FDIC's Implementation of the Sarbanes-Oxley Act of 2002 – Footnotes
September 29, 2004
Audit Report No. 04-042
Footnote 1: This includes a small number of banks in Puerto Rico, Guam, American Samoa, the Federated States of Micronesia, and the Virgin Islands. At the time of our audit, there were no FDIC-supervised banks in the District of Columbia.
Footnote 2: A holding company is a corporation that exercises control over another company by owning enough voting shares of outstanding common stock and/or controls several related companies.
Footnote 3: A publicly traded company generally has assets exceeding $1 million and a class of equity securities held by 500 or more persons.
Footnote 4: The SEC is a government commission created by the Congress to regulate the securities markets and protect investors. The statutes administered by the SEC are designed to promote full public disclosure and protect the investing public against fraudulent and manipulative practices in the securities markets. Generally, most issues of securities offered in interstate commerce, either through the mail or on the Internet, must be registered with the SEC.
Footnote 5: A class is a group of securities with similar features such as voting rights and dividend payments.
Footnote 6: The Exchange Act identifies and prohibits certain types of conduct in the markets and provides the SEC with disciplinary powers over regulated entities and persons associated with them. The Act also empowers the SEC to require periodic reporting of information by companies with publicly traded securities, and requires companies to file proxy materials with the SEC to ensure compliance with disclosure rules.
Footnote 7: The statute gives the FDIC Board of Directors the discretion to establish the threshold asset size at which a section 36 annual report is required. That amount is currently set at $500 million. A section 36 audit is not required of financial institutions with less than $500 million in total assets. However, the federal banking agencies encourage every insured depository institution, regardless of its size or character, to have an annual audit of its financial statements by an independent public accountant.

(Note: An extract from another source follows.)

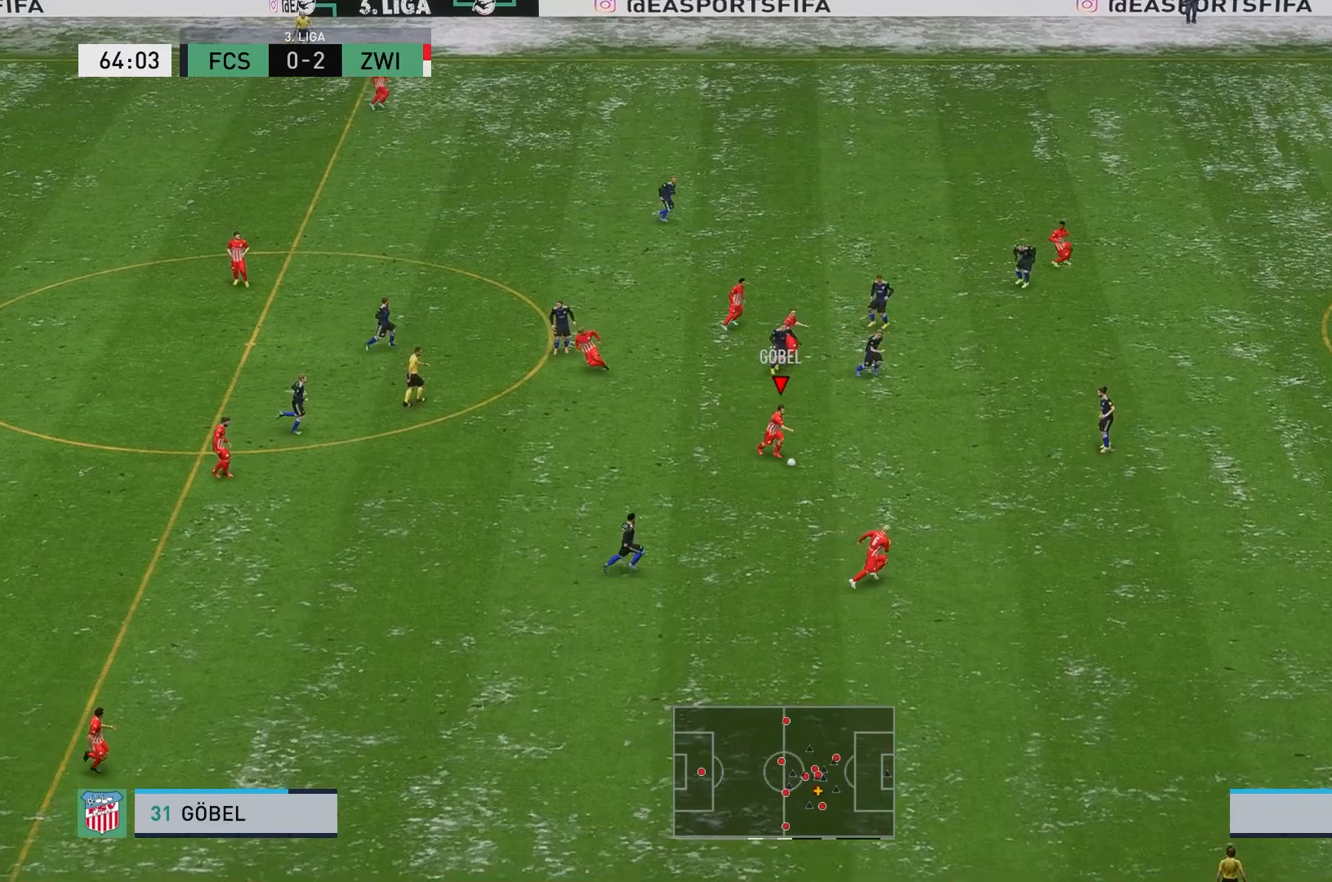
{"buttons": [], "left_stick": "down-right", "events": []}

Footnote 8: The FDIC's Rules and Regulations do not specifically require that management identify the control framework used to evaluate the effectiveness of the institution's internal control over financial reporting. However, given the requirements of sections 101 and 501 of the American Institute of Certified Public Accountants' attestation standards, the FDIC believes that the framework used must be disclosed or otherwise publicly available to all users of reports that institutions file with the FDIC pursuant to Part 363 of the FDIC's Rules and Regulations.
Footnote 9: A material weakness is a condition where the design or operation of one or more of the internal control components does not reduce to a relatively low level the risk that misstatements caused by errors or fraud in amounts that would be material in relation to the financial statement being audited may occur and not be detected within a timely period by employees in the normal course of performing their assigned functions.
Footnote 10: The FDIC's Rules and Regulations do require an independent public accountant to examine, attest to, and report separately on, the assertion of management concerning the institution's internal control structure and procedures for financial reporting. The Rules and Regulations do not require the accountant to be a registered public accounting firm.
Footnote 11: The four federal regulators are the Federal Deposit Insurance Corporation, the Board of Governors of the Federal Reserve System (FRB), the Office of the Comptroller of the Currency, and the Office of Thrift Supervision.
Footnote 12: The FDI Act requires all FDIC-insured banks to be examined on a 12-month cycle. The Act allows the examination cycle to be extended to 18 months for banks with assets of $250 million or less if other factors are met – primarily that the bank is CAMELS-rated 1 or 2 (see footnote 13), well managed, and well capitalized.
Footnote 13: CAMELS (Capital, Asset quality, Management, Earnings, Liquidity, and Sensitivity to market risk) are the rating factors used by federal regulators in examining the safety and soundness of FDIC-insured institutions. A rating of 1 through 5 is given, with 1 having the least regulatory concern and 5 having the greatest concern.
Footnote 14: These letters are distributed only to FDIC-supervised financial institutions with a class of securities registered with the FDIC (registrants).
Footnote 15: OLA was established to act as a central contact point for congressional members and their staff who have inquiries relating to the work of the FDIC. OLA monitors new legislation affecting the banking industry as it makes its way through the legislative process and coordinates with affected FDIC divisions.
Footnote 16: The Supervision and Legislation Section develops, drafts, and provides legal opinions to the Corporation on legislation, regulations, and policy statements that govern the activities, operations, and structures of operating insured depository institutions. The Section also provides guidance on deposit insurance coverage and assessments of member institutions, federal securities laws, and consumer laws. Furthermore, the Supervision and Legislation Section is responsible for the Corporation's compliance with laws and regulations governing rulemaking and information-collection practices.
Footnote 17: Banks with less than $500 million in total assets are not subject to the annual audit and reporting requirements of section 36 of the FDI Act.
Footnote 18: Guidelines include the Interagency Policy Statement on External Programs of Banks and Savings Associations (September 1999) and the Interagency Policy Statement on the Internal Audit Function and its Outsourcing (revised March 2003).